Central Control Plane fails |
---|
Impacts
Operations | Impact | |
---|---|---|
Running Workloads | Running Workloads in local or remote clusters are not affected. | ✅ |
Local Cluster Ops | Local cluster changes (kubectl) are unaffected. New workloads may run partially configured until the central control plane is restored. They may acquire global cluster policies that are already in the cluster but will lack namespace-targeted and fine-grained policies. Local service discovery endpoints for remote services are not updated. | ⚠️ |
Metrics Collection | Metrics collection is unaffected. | ✅ |
Management Ops | Configuration reads, dashboard (metrics) unaffected. Configuration updates are queued. | ✅ |
Recovery
When Central Control Plane recovers, its local configuration cache is automatically restored, typically within 1-2 minutes. Remote cluster configuration is then updated. No configuration changes or data is lost.
Restoration
The Central Control Plane component can be re-installed if necessary with assistance from Tetrate technical support. No backups are required
Failure of Management Plane
Scenario: The Management Plane component fails.
Management Plane fails |
---|
Impacts
Operations | Impact | |
---|---|---|
Running Workloads | Running Workloads in local or remote clusters are not affected. | ✅ |
Local Cluster Ops | Local cluster changes (kubectl) are unaffected. New workloads may run partially configured until the management plane is restored. They may acquire global cluster policies that are already in the cluster but will lack namespace-targeted and fine-grained policies. Central and Local Control Planes maintain service discovery endpoints. | ✅ |
Metrics Collection | Metrics collection is affected if the ElasticSearch database is unavailable to Workload Clusters. | ⚠️ |
Management Ops | TSB configuration changes cannot be made. UI, API and GitOps actions are not available. | ❌ |
TSB configuration is stored in a customer-provisioned PostgreSQL database, and in some ancillary services - cert-manager for PKI management, the tsb namespace for other secrets.
Recovery
If the management plane recovers without data loss, operations proceed as before and no configuration loss should occur.
Restoration
The Management Control Plane component can be re-built from a backup of the PostgreSQL database and the iam-signing-key, with assistance from Tetrate technical support. There's an overview of the process in the Management Plane DR document.

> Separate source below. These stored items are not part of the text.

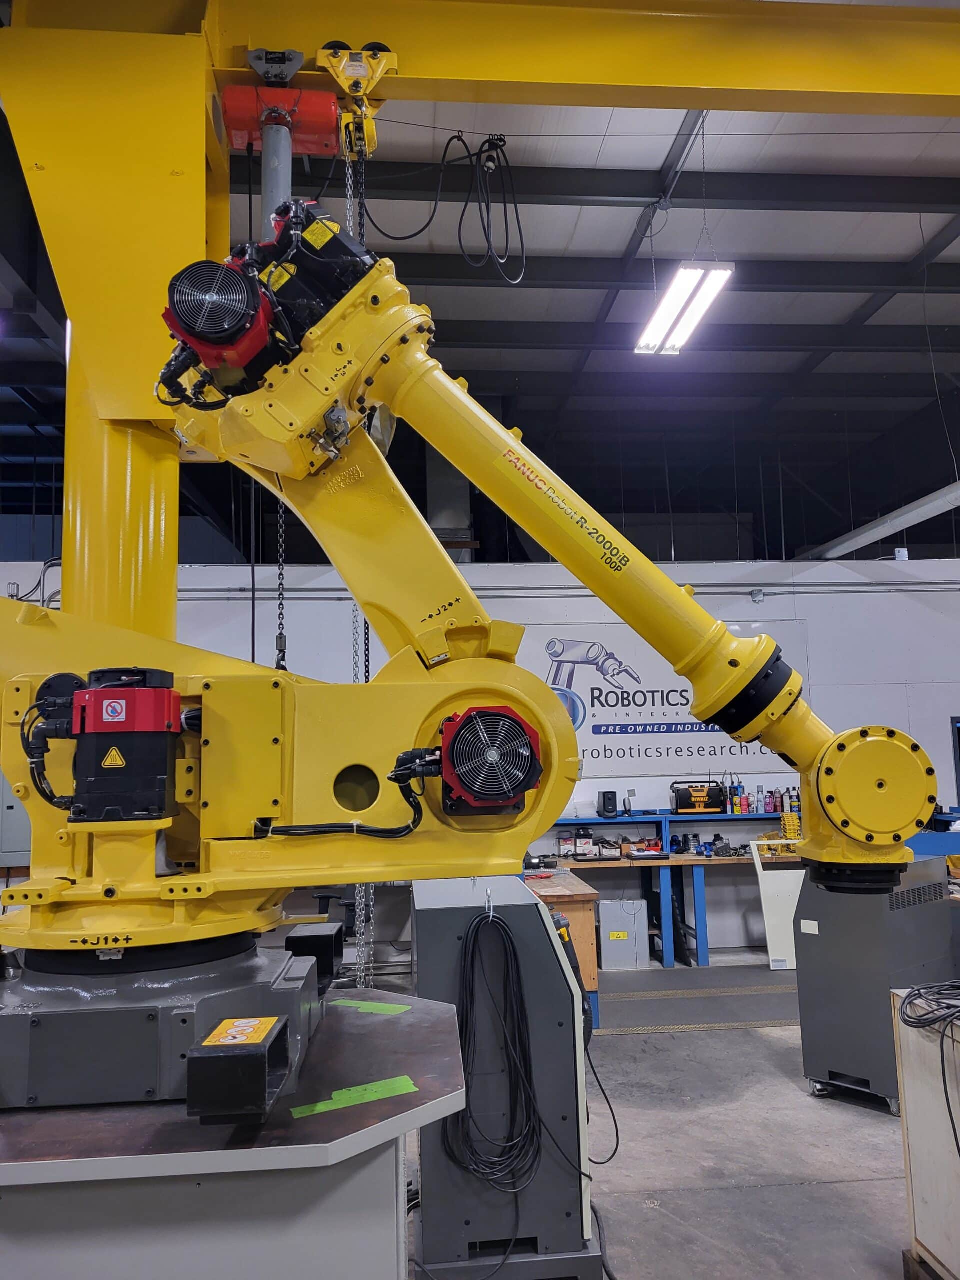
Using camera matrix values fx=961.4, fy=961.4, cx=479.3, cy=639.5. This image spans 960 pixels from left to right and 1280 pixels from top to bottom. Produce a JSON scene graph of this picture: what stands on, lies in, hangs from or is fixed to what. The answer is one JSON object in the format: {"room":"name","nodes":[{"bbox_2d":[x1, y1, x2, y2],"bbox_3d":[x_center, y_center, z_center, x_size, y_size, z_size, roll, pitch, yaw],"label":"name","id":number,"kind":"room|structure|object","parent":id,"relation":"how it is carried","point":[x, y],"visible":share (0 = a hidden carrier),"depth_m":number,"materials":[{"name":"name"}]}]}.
{"room":"workshop","nodes":[
{"label":"workshop","id":0,"kind":"room"},
{"bbox_2d":[0,3,959,554],"bbox_3d":[0.262,-3.258,7.185,14.160,0.170,11.879,0,-7,-4],"label":"ceiling","id":1,"kind":"structure","parent":0,"point":[576,297],"depth_m":7.70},
{"bbox_2d":[634,261,735,355],"bbox_3d":[1.527,-2.633,7.154,0.351,0.316,1.755,0,-7,-4],"label":"ceiling light","id":2,"kind":"object","parent":1,"relation":"hanging from","point":[673,299],"visible":0.95,"depth_m":7.17,"materials":[{"name":"white"}]},
{"bbox_2d":[796,482,959,561],"bbox_3d":[4.014,-1.400,7.779,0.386,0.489,6.081,0,-7,-4],"label":"duct","id":3,"kind":"object","parent":1,"relation":"hanging from","point":[908,517],"visible":0.75,"depth_m":8.97,"materials":[{"name":"metal"}]},
{"bbox_2d":[1,552,958,951],"bbox_3d":[0.451,1.022,8.928,13.402,3.507,0.223,0,-7,-4],"label":"wall","id":4,"kind":"structure","parent":0,"point":[824,601],"depth_m":8.95,"materials":[{"name":"white paint"}]},
{"bbox_2d":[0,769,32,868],"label":"electrical cabinet","id":5,"kind":"object","parent":4,"relation":"attached to","point":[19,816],"visible":0.49,"depth_m":7.80,"materials":[{"name":"grey metal"}]},
{"bbox_2d":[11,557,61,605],"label":"wall cable","id":6,"kind":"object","parent":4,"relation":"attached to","point":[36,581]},
{"bbox_2d":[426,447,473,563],"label":"duct","id":7,"kind":"object","parent":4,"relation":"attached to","point":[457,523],"visible":0.39,"depth_m":10.17,"materials":[{"name":"metal"}]},
{"bbox_2d":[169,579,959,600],"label":"wall pipe","id":8,"kind":"object","parent":4,"relation":"attached to","point":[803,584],"visible":0.7,"depth_m":9.12,"materials":[{"name":"grey metal"}]},
{"bbox_2d":[516,621,810,783],"bbox_3d":[1.543,0.533,8.555,2.809,1.311,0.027,0,-7,-4],"label":"banner","id":9,"kind":"object","parent":4,"relation":"attached to","point":[581,730],"visible":0.64,"depth_m":8.52,"materials":[{"name":"white"}]},
{"bbox_2d":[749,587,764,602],"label":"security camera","id":10,"kind":"object","parent":4,"relation":"attached to","point":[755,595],"visible":0.98,"depth_m":8.48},
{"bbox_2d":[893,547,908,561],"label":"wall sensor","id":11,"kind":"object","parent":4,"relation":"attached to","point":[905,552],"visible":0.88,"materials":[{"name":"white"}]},
{"bbox_2d":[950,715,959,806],"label":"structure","id":12,"kind":"structure","parent":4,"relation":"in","point":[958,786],"depth_m":8.95,"materials":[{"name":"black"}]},
{"bbox_2d":[376,952,913,1279],"bbox_3d":[0.117,2.170,3.680,11.673,0.125,9.827,0,-7,-4],"label":"floor","id":13,"kind":"structure","parent":0,"point":[787,1090],"depth_m":4.05,"materials":[{"name":"grey concrete"}]},
{"bbox_2d":[0,983,467,1279],"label":"platform","id":14,"kind":"object","parent":13,"relation":"on","point":[431,1004],"visible":0.83,"depth_m":1.79,"materials":[{"name":"metal"}]},
{"bbox_2d":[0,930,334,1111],"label":"base","id":15,"kind":"object","parent":14,"relation":"on","point":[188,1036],"visible":0.82,"depth_m":1.96,"materials":[{"name":"grey metal"}]},
{"bbox_2d":[185,1015,290,1125],"bbox_3d":[-0.435,0.788,1.777,0.140,0.123,0.230,0,-7,-4],"label":"black box","id":16,"kind":"object","parent":14,"relation":"on","point":[262,1076],"visible":0.98,"depth_m":1.67,"materials":[{"name":"black metal"}]},
{"bbox_2d":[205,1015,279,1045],"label":"warning label","id":17,"kind":"object","parent":16,"relation":"attached to","point":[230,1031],"visible":0.97,"depth_m":1.81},
{"bbox_2d":[284,919,345,987],"bbox_3d":[-0.427,0.823,2.515,0.126,0.136,0.197,0,-7,-4],"label":"fork pocket","id":18,"kind":"object","parent":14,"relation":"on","point":[317,937],"visible":0.81,"depth_m":2.44,"materials":[{"name":"black metal"}]},
{"bbox_2d":[290,1073,419,1117],"bbox_3d":[-0.251,0.923,1.947,0.300,0.005,0.117,3,-8,-27],"label":"green tape","id":19,"kind":"object","parent":14,"relation":"on","point":[325,1109],"visible":0.97,"depth_m":1.94,"materials":[{"name":"green paper"}]},
{"bbox_2d":[329,999,410,1015],"bbox_3d":[-0.298,0.988,2.590,0.265,0.005,0.110,-5,-8,26],"label":"green tape","id":20,"kind":"object","parent":14,"relation":"on","point":[373,1007],"visible":0.98,"depth_m":2.58,"materials":[{"name":"green"}]},
{"bbox_2d":[0,34,953,1120],"bbox_3d":[-0.258,-0.262,2.432,3.084,2.540,1.142,0,-7,-4],"label":"robot arm","id":21,"kind":"object","parent":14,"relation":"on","point":[518,851],"visible":0.88,"depth_m":2.29},
{"bbox_2d":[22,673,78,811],"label":"black cable","id":22,"kind":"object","parent":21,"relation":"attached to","point":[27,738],"visible":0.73,"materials":[{"name":"black rubber"}]},
{"bbox_2d":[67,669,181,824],"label":"motor","id":23,"kind":"object","parent":21,"relation":"attached to","point":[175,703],"visible":0.96,"depth_m":2.04,"materials":[{"name":"black metal"}]},
{"bbox_2d":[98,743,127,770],"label":"warning label","id":24,"kind":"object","parent":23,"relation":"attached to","point":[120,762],"visible":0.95,"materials":[{"name":"yellow plastic"}]},
{"bbox_2d":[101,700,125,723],"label":"warning label","id":25,"kind":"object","parent":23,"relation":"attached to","point":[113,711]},
{"bbox_2d":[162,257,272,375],"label":"electric motor","id":26,"kind":"object","parent":21,"relation":"attached to","point":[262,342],"visible":0.95,"depth_m":2.34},
{"bbox_2d":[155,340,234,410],"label":"black cable","id":27,"kind":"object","parent":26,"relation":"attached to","point":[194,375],"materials":[{"name":"black rubber"}]},
{"bbox_2d":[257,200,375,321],"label":"motor","id":28,"kind":"object","parent":21,"relation":"attached to","point":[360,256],"visible":0.49,"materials":[{"name":"black metal"}]},
{"bbox_2d":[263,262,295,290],"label":"warning label","id":29,"kind":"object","parent":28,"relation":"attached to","point":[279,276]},
{"bbox_2d":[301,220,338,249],"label":"warning label","id":30,"kind":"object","parent":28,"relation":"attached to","point":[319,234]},
{"bbox_2d":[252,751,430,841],"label":"black cable","id":31,"kind":"object","parent":21,"relation":"attached to","point":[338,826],"visible":0.9,"depth_m":2.27,"materials":[{"name":"black plastic"}]},
{"bbox_2d":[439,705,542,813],"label":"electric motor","id":32,"kind":"object","parent":21,"relation":"attached to","point":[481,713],"visible":0.96,"depth_m":2.19,"materials":[{"name":"black metal"}]},
{"bbox_2d":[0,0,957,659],"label":"crane","id":33,"kind":"object","parent":13,"relation":"on","point":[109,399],"visible":0.64,"depth_m":3.74,"materials":[{"name":"yellow metal"}]},
{"bbox_2d":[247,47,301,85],"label":"trolley","id":34,"kind":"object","parent":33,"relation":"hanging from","point":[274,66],"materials":[{"name":"grey metal"}]},
{"bbox_2d":[220,85,340,158],"bbox_3d":[-0.832,-2.195,4.063,0.496,0.216,0.365,0,-7,-4],"label":"hoist","id":35,"kind":"object","parent":33,"relation":"attached to","point":[333,119],"visible":0.82,"depth_m":3.99,"materials":[{"name":"red metal"}]},
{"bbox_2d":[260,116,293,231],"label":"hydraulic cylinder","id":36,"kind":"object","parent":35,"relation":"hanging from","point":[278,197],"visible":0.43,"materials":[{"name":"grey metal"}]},
{"bbox_2d":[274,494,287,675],"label":"chain","id":37,"kind":"object","parent":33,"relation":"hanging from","point":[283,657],"visible":0.51,"depth_m":3.67,"materials":[{"name":"black metal"}]},
{"bbox_2d":[316,41,396,160],"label":"chain hoist","id":38,"kind":"object","parent":33,"relation":"attached to","point":[394,60],"visible":0.76,"depth_m":4.06,"materials":[{"name":"yellow metal"}]},
{"bbox_2d":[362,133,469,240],"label":"black cable","id":39,"kind":"object","parent":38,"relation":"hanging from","point":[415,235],"visible":0.78,"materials":[{"name":"black plastic"}]},
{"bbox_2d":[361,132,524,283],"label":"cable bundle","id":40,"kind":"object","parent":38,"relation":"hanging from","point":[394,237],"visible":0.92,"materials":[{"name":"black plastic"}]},
{"bbox_2d":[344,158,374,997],"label":"chain","id":41,"kind":"object","parent":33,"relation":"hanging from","point":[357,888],"visible":0.48,"depth_m":3.58,"materials":[{"name":"silver metal"}]},
{"bbox_2d":[411,872,604,1277],"bbox_3d":[0.063,1.419,3.332,0.667,1.288,0.685,0,-7,-4],"label":"machine","id":42,"kind":"object","parent":13,"relation":"on","point":[423,1160],"visible":0.79,"depth_m":3.07,"materials":[{"name":"grey metal"}]},
{"bbox_2d":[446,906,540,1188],"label":"cable coil","id":43,"kind":"object","parent":42,"relation":"hanging from","point":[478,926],"visible":0.92,"depth_m":3.05,"materials":[{"name":"black plastic"}]},
{"bbox_2d":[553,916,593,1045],"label":"teach pendant","id":44,"kind":"object","parent":42,"relation":"attached to","point":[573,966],"visible":0.34,"depth_m":3.20,"materials":[{"name":"black"}]},
{"bbox_2d":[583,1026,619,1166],"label":"black cable","id":45,"kind":"object","parent":42,"relation":"hanging from","point":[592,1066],"visible":0.63,"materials":[{"name":"black plastic"}]},
{"bbox_2d":[524,869,599,1032],"bbox_3d":[0.304,1.985,6.141,0.719,0.866,1.078,0,-7,-4],"label":"workbench","id":46,"kind":"object","parent":13,"relation":"on","point":[592,964],"visible":0.26,"depth_m":5.77,"materials":[{"name":"brown wood"}]},
{"bbox_2d":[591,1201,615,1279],"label":"floor cable","id":47,"kind":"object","parent":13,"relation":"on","point":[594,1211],"visible":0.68,"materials":[{"name":"black rubber"}]},
{"bbox_2d":[600,896,649,972],"bbox_3d":[1.127,2.329,7.683,0.369,0.534,0.326,0,-7,-4],"label":"metal cabinet","id":48,"kind":"object","parent":13,"relation":"on","point":[613,964],"visible":0.94,"depth_m":7.54,"materials":[{"name":"metal"}]},
{"bbox_2d":[540,812,793,969],"bbox_3d":[1.859,2.078,8.155,3.184,1.159,0.701,0,-7,-4],"label":"workbench","id":49,"kind":"object","parent":13,"relation":"on","point":[665,818],"visible":0.4,"depth_m":8.00,"materials":[{"name":"blue metal"}]},
{"bbox_2d":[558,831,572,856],"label":"box","id":50,"kind":"object","parent":49,"relation":"on","point":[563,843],"visible":0.98,"depth_m":7.91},
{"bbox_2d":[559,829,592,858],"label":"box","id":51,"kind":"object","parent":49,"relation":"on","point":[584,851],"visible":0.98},
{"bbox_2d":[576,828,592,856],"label":"box","id":52,"kind":"object","parent":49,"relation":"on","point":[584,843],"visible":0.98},
{"bbox_2d":[597,790,618,817],"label":"speaker","id":53,"kind":"object","parent":49,"relation":"on","point":[610,800],"visible":0.99,"depth_m":8.08,"materials":[{"name":"black plastic"}]},
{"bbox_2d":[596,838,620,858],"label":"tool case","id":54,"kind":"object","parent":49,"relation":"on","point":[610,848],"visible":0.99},
{"bbox_2d":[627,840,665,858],"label":"laptop","id":55,"kind":"object","parent":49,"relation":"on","point":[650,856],"visible":0.99,"depth_m":7.84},
{"bbox_2d":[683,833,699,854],"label":"machine part","id":56,"kind":"object","parent":49,"relation":"on","point":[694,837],"visible":0.99,"depth_m":7.99,"materials":[{"name":"black"}]},
{"bbox_2d":[671,780,726,813],"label":"radio","id":57,"kind":"object","parent":49,"relation":"on","point":[705,805],"visible":0.99,"depth_m":8.14,"materials":[{"name":"black plastic"}]},
{"bbox_2d":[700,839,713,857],"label":"machine part","id":58,"kind":"object","parent":49,"relation":"on","point":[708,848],"visible":0.99,"depth_m":7.95,"materials":[{"name":"blue"}]},
{"bbox_2d":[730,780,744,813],"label":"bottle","id":59,"kind":"object","parent":49,"relation":"on","point":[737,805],"visible":0.96,"depth_m":8.24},
{"bbox_2d":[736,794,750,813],"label":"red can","id":60,"kind":"object","parent":49,"relation":"on","point":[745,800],"visible":0.98,"depth_m":8.21,"materials":[{"name":"red metal"}]},
{"bbox_2d":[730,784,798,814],"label":"spray cans","id":61,"kind":"object","parent":49,"relation":"on","point":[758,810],"visible":0.82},
{"bbox_2d":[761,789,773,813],"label":"spray can","id":62,"kind":"object","parent":49,"relation":"on","point":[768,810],"visible":0.98,"depth_m":8.22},
{"bbox_2d":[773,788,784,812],"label":"spray can","id":63,"kind":"object","parent":49,"relation":"on","point":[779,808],"visible":0.94,"depth_m":8.29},
{"bbox_2d":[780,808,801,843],"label":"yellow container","id":64,"kind":"object","parent":49,"relation":"on","point":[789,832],"visible":0.74,"depth_m":8.08,"materials":[{"name":"yellow plastic"}]},
{"bbox_2d":[787,786,801,818],"bbox_3d":[2.692,1.385,8.203,0.091,0.250,0.086,0,-7,-4],"label":"spray can","id":65,"kind":"object","parent":49,"relation":"on","point":[795,802],"visible":0.89,"depth_m":8.18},
{"bbox_2d":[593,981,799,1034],"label":"floor mat","id":66,"kind":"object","parent":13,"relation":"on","point":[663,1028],"visible":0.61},
{"bbox_2d":[749,841,805,972],"bbox_3d":[2.516,2.080,7.611,0.696,0.930,0.434,0,-7,-4],"label":"white panel","id":67,"kind":"object","parent":13,"relation":"on","point":[774,958],"visible":0.57,"depth_m":7.52,"materials":[{"name":"white metal"}]},
{"bbox_2d":[792,861,954,1113],"bbox_3d":[1.979,1.658,4.754,0.742,1.079,0.525,5,-9,-42],"label":"machine","id":68,"kind":"object","parent":13,"relation":"on","point":[845,1058],"visible":0.8,"depth_m":4.54,"materials":[{"name":"grey metal"}]},
{"bbox_2d":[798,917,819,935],"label":"white label","id":69,"kind":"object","parent":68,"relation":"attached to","point":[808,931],"visible":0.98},
{"bbox_2d":[893,987,959,1279],"bbox_3d":[1.624,1.495,2.552,0.617,0.844,1.070,0,-7,-4],"label":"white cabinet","id":70,"kind":"object","parent":13,"relation":"on","point":[929,1246],"visible":0.88,"depth_m":2.85,"materials":[{"name":"wood"}]},
{"bbox_2d":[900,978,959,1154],"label":"cable","id":71,"kind":"object","parent":70,"relation":"on","point":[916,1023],"visible":0.99,"depth_m":2.85,"materials":[{"name":"black plastic"}]}
]}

Failure of Management Cluster
Scenario: The Kubernetes Management Cluster fails.
Management Cluster fails |
---|
Impacts
Operations | Impact | |
---|---|---|
Running Workloads | Running Workloads in local or remote clusters are not affected. | ✅ |
Local Cluster Ops | Local cluster changes (kubectl) are unaffected. Central TSB policies (e.g. default settings for new namespaces) are applied to new configurations. Local service discovery endpoints for remote services are not updated. | ⚠️ |
Metrics Collection | Metrics cannot be collected from any Workload Clusters. | ❌ |
Management Ops | TSB configuration changes cannot be made. UI, API and GitOps actions are not available. | ❌ |
Recovery
If the management plane recovers without data loss, operations proceed as before and no configuration loss should occur.
Restoration
The Management Control Plane component can be re-built from a backup of the PostgreSQL database and the iam-signing-key, with assistance from Tetrate technical support. There's an overview of the process in the Management Plane DR document.
Recommendations
To prepare for unexpected failure of the Management components, we recommend that you consider the following recommendations:
- Either maintain the Postgres database in a reliable, redundant cluster, or (in the case of TSE), make use of the regular Postgres backups.
- Maintain a backup of the iam-signing-key
- If preserving metrics is important, maintain the ElasticSearch database in a reliable, redundant cluster, or make regular backups so that it can be restored if necessary.
There's an overview of the process to restore a failed Management Plane component in the Management Plane DR document.